Julian Knight's Westminster Diary, 14/02/19

Solihull Mail.

Ever since I was first elected to represent Solihull in Parliament, one of people’s top local concerns has been the impact of unauthorised traveller encampments on our community.

Not a year goes past without one or more of our parks and open spaces being taken over. Not only does this effectively deprive the community of a park or common, but such encampments often bring with them huge disruption – not to mention anti-social and sometimes criminal behaviour.

I share residents’ frustrations with how long it can sometimes take to move such groups on.

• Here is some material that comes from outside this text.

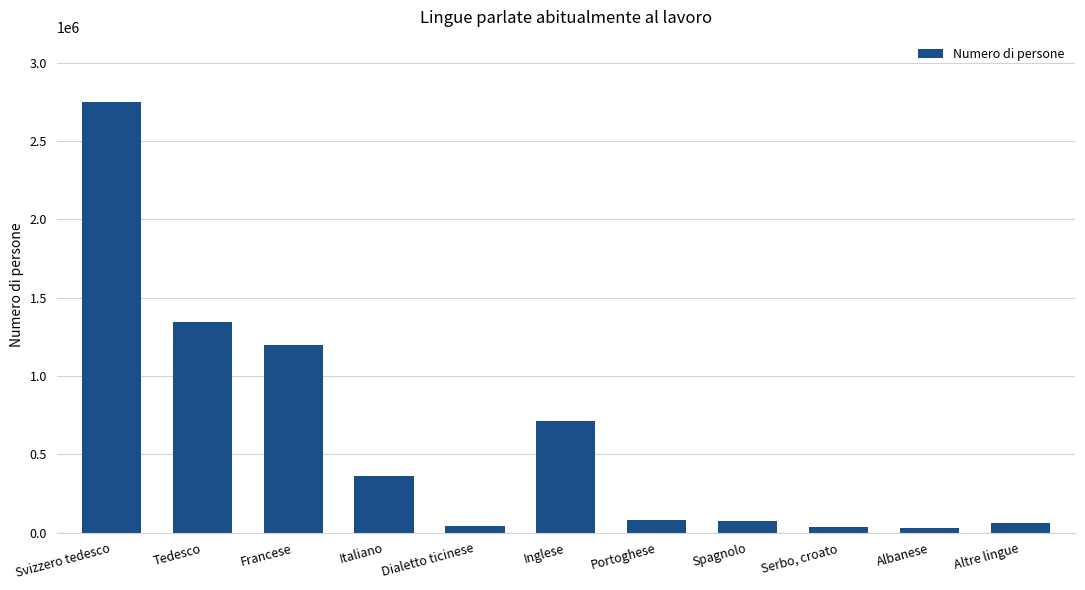

Are the bars grouped side by side (vs. stacked)?

No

Over years of working with the police and the Council during these incidents I have seen first-hand where the holdups are, and in the autumn of 2017 I published my own ‘Knight Report’ looking at the different tools and tactics available to tackle unauthorised camps.

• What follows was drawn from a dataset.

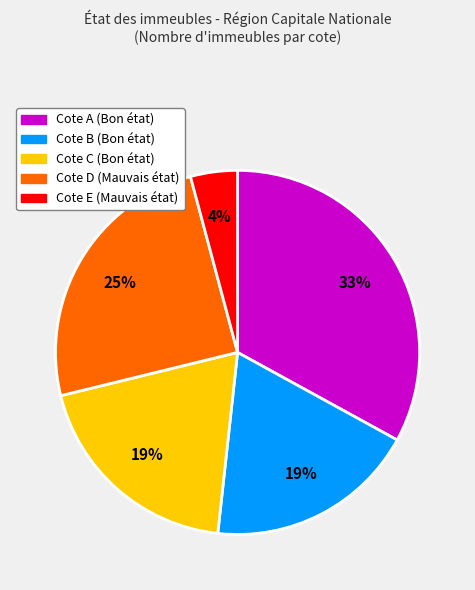

Does any single category account for the majority?

No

Here at Westminster I have also pressed ministers to do more to help communities like ours protect our public spaces.

So I’m delighted that the Government has just last week announced a range of new measures intended to crack down on such incursions – and with the possibility of even more action to come. Sajid Javid, the Home Secretary, is considering amendments to the Criminal Justice and Public Order Act 1994 to grant substantial new powers.

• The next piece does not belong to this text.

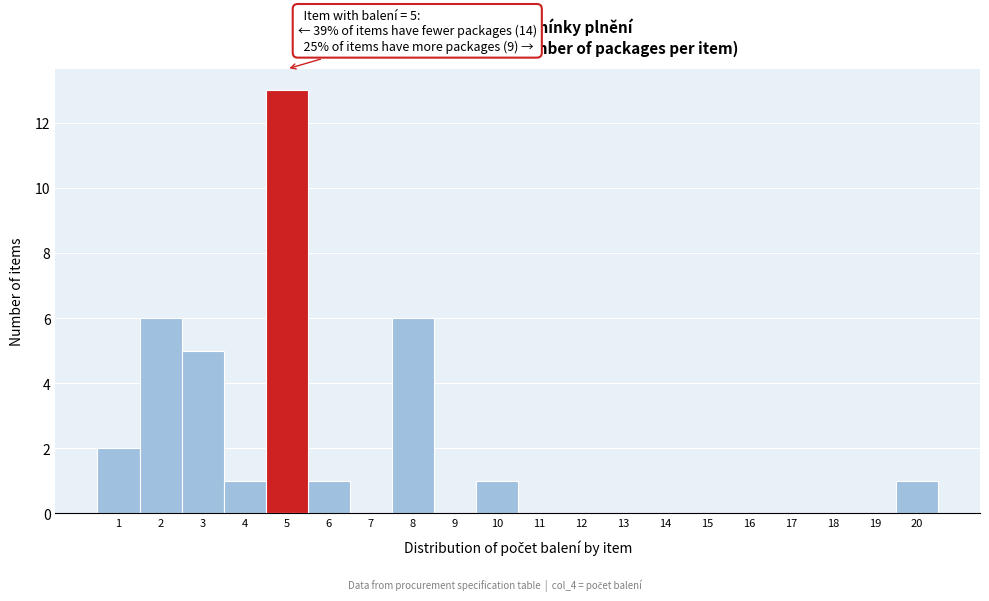

Which range on the x-axis has the tallest bar?

4.5 to 5.5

Proposals include: lowering the number of vehicles needed in a camp before police can act from six to two; allowing officers to move on trespassers camping on or beside a road; and increasing from three months to a whole year the time before travellers can return to sites they have been removed from.

This will be partnered with other measures, including £1.5 million of extra funding to help local authorities enforce planning rules and tackle unauthorised sites.

These proposals are a strong start, and I will continue to press the Home Secretary to deliver them as swiftly as possible. We must also keep investing in physical defences and other measures to help protect vulnerable sites – preventing an incursion is always better (and cheaper) than even the most efficient eviction.